■ Try it
Check each line below for "morphology" and give the count of those that have it, nothing else.
--- Data for processing Enclosed Below ---
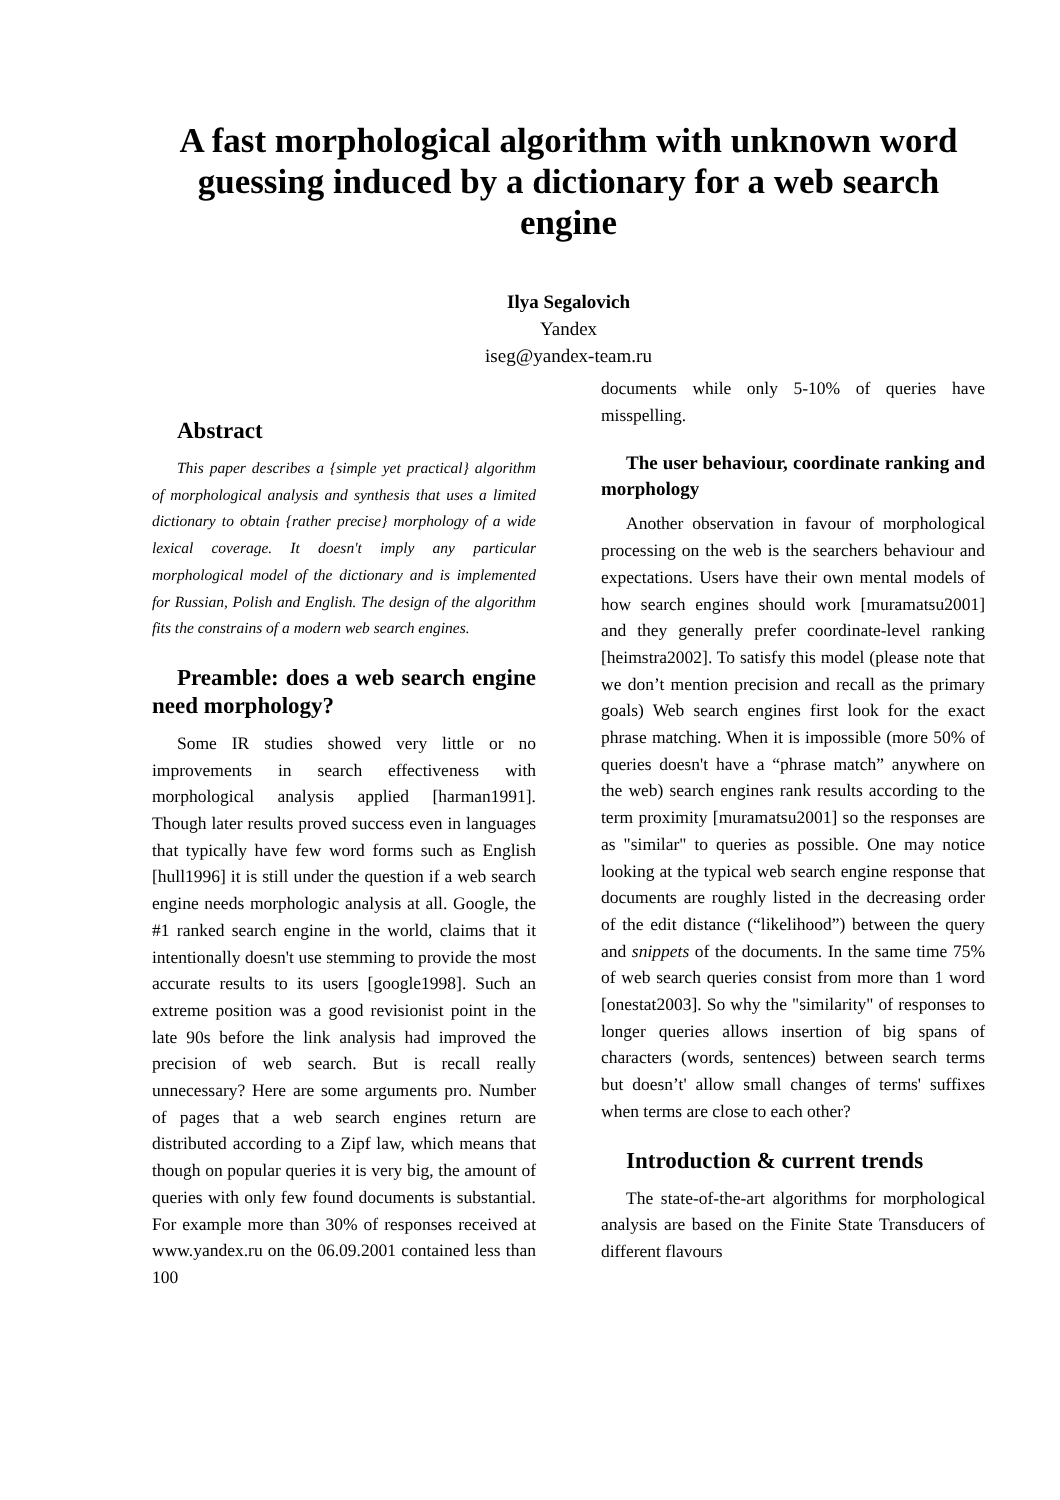A fast morphological algorithm with unknown word guessing induced by a dictionary for a web search engine
Ilya Segalovich
Yandex
iseg@yandex-team.ru
Abstract
This paper describes a {simple yet practical} algorithm of morphological analysis and synthesis that uses a limited dictionary to obtain {rather precise} morphology of a wide lexical coverage. It doesn't imply any particular morphological model of the dictionary and is implemented for Russian, Polish and English. The design of the algorithm fits the constrains of a modern web search engines.
Preamble: does a web search engine need morphology?
Some IR studies showed very little or no improvements in search effectiveness with morphological analysis applied [harman1991]. Though later results proved success even in languages that typically have few word forms such as English [hull1996] it is still under the question if a web search engine needs morphologic analysis at all. Google, the #1 ranked search engine in the world, claims that it intentionally doesn't use stemming to provide the most accurate results to its users [google1998]. Such an extreme position was a good revisionist point in the late 90s before the link analysis had improved the precision of web search. But is recall really unnecessary? Here are some arguments pro. Number of pages that a web search engines return are distributed according to a Zipf law, which means that though on popular queries it is very big, the amount of queries with only few found documents is substantial. For example more than 30% of responses received at www.yandex.ru on the 06.09.2001 contained less than 100
documents while only 5-10% of queries have misspelling.
The user behaviour, coordinate ranking and morphology
Another observation in favour of morphological processing on the web is the searchers behaviour and expectations. Users have their own mental models of how search engines should work [muramatsu2001] and they generally prefer coordinate-level ranking [heimstra2002]. To satisfy this model (please note that we don’t mention precision and recall as the primary goals) Web search engines first look for the exact phrase matching. When it is impossible (more 50% of queries doesn't have a “phrase match” anywhere on the web) search engines rank results according to the term proximity [muramatsu2001] so the responses are as "similar" to queries as possible. One may notice looking at the typical web search engine response that documents are roughly listed in the decreasing order of the edit distance (“likelihood”) between the query and snippets of the documents. In the same time 75% of web search queries consist from more than 1 word [onestat2003]. So why the "similarity" of responses to longer queries allows insertion of big spans of characters (words, sentences) between search terms but doesn’t' allow small changes of terms' suffixes when terms are close to each other?
Introduction & current trends
The state-of-the-art algorithms for morphological analysis are based on the Finite State Transducers of different flavours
--- End of Enclosed Data for processing ---
■ Answer box
3